Update: A Rotten Tomatoes User Review from 1 Feb 2018 makes the following excellent point, which I hadn’t considered, but extends my WW2 critique:
By the way, when did burning ancient sacred books of the Jedi become something that Yoda would laugh about? In the Star Wars universe, they are priceless cultural and historical artifacts if nothing else. Did Yoda’s ghost join ISIS while we weren’t paying attention?
Yes. ISIS! I hadn’t even thought of ISIS, but yes! It’s not just echoes of Krystallnacht and book-burning which Disney have, unthinkingly, invoked (and note that the ‘Jedi and Sith are the same thing’ theme gets doubly problematic combined with the ‘global capitalists are secretly profiting off both sides of the war’ themes of Canto Bight – this is a Nazi belief which was strong in the 1930s, and was what fuelled Nazi anti-Semitism, and is also rising again today with neo-Nazi propaganda).

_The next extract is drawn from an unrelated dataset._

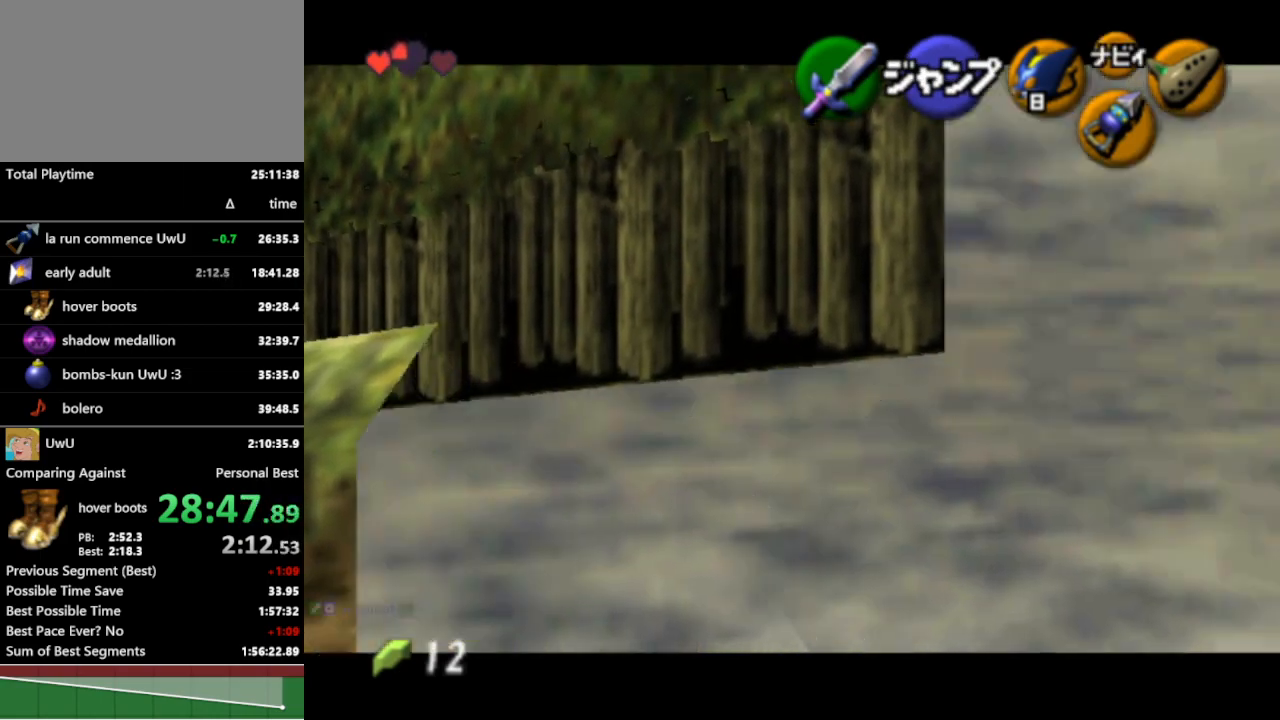
{"buttons": ["A", "L1"], "left_stick": "right", "right_stick": "center", "events": [[33, "A", "down"], [100, "A", "up"], [133, "A", "down"], [200, "A", "up"], [267, "A", "down"], [300, "A", "up"], [367, "A", "down"], [433, "A", "up"], [467, "A", "down"]]}
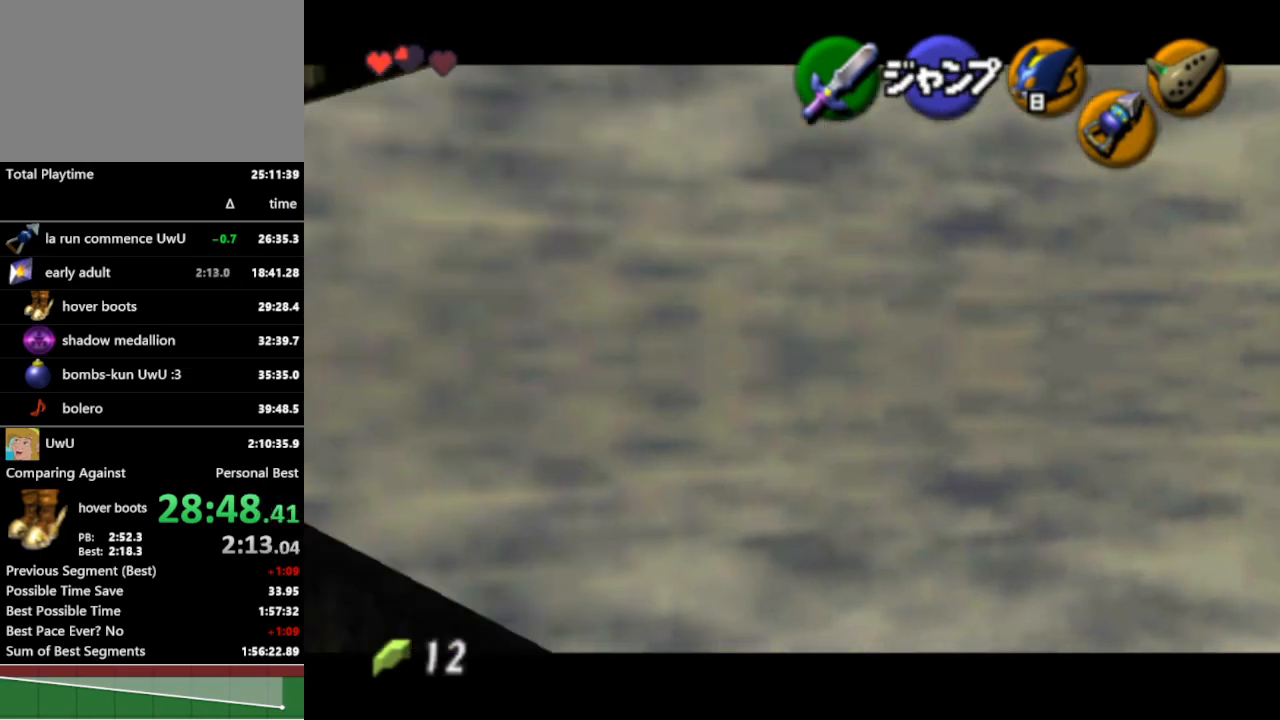
{"buttons": ["L1"], "left_stick": "right", "right_stick": "center", "events": [[33, "A", "up"], [67, "A", "down"], [133, "A", "up"], [167, "A", "down"], [200, "A", "up"], [300, "A", "down"], [333, "A", "up"], [433, "A", "down"], [467, "A", "up"]]}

‘Accidentally’ promoting literal neo-Nazi talking points in a movie aimed at young people which is structured around the rise of neo-Nazism, and trying to make neo-Nazis look ‘interesting’, ‘attractive’ and ‘morally ambiguous’, while making a key symbolic anti-Nazi hero look degraded and horrible, would be bad enough. It’s plenty bad right there.
But destruction of sacred religious and historical relics is a much wider problem in the world today – the Taliban in Afghanistan, the chaos after the invasion of Iraq, and then ISIS in the last decade. It’s a tragedy. It’s not something you want to joke about and cheer for. But Disney just did.
Going back a little further, the Chinese Cultural Revolution in the 1960s-1970 destroyed a massive amount of cultural heritage, for much the same reason as Luke and Yoda and Kylo all do in this movie. This violation of history in an attempt to ‘wipe the slate clean’ has left a vast scar on China which has yet to be fully addressed, let alone heal. It will never in fact be completely healed.
And in 2017, a regime rose to power in America – a regime backed by literal neo-Nazis, it seems important to add – which is intent on doing similar things to American history and culture. The Trump administration has been slashing protections for national parks, destroying scientific data about climate change, and slashing healthcare, welfare, and the State Department.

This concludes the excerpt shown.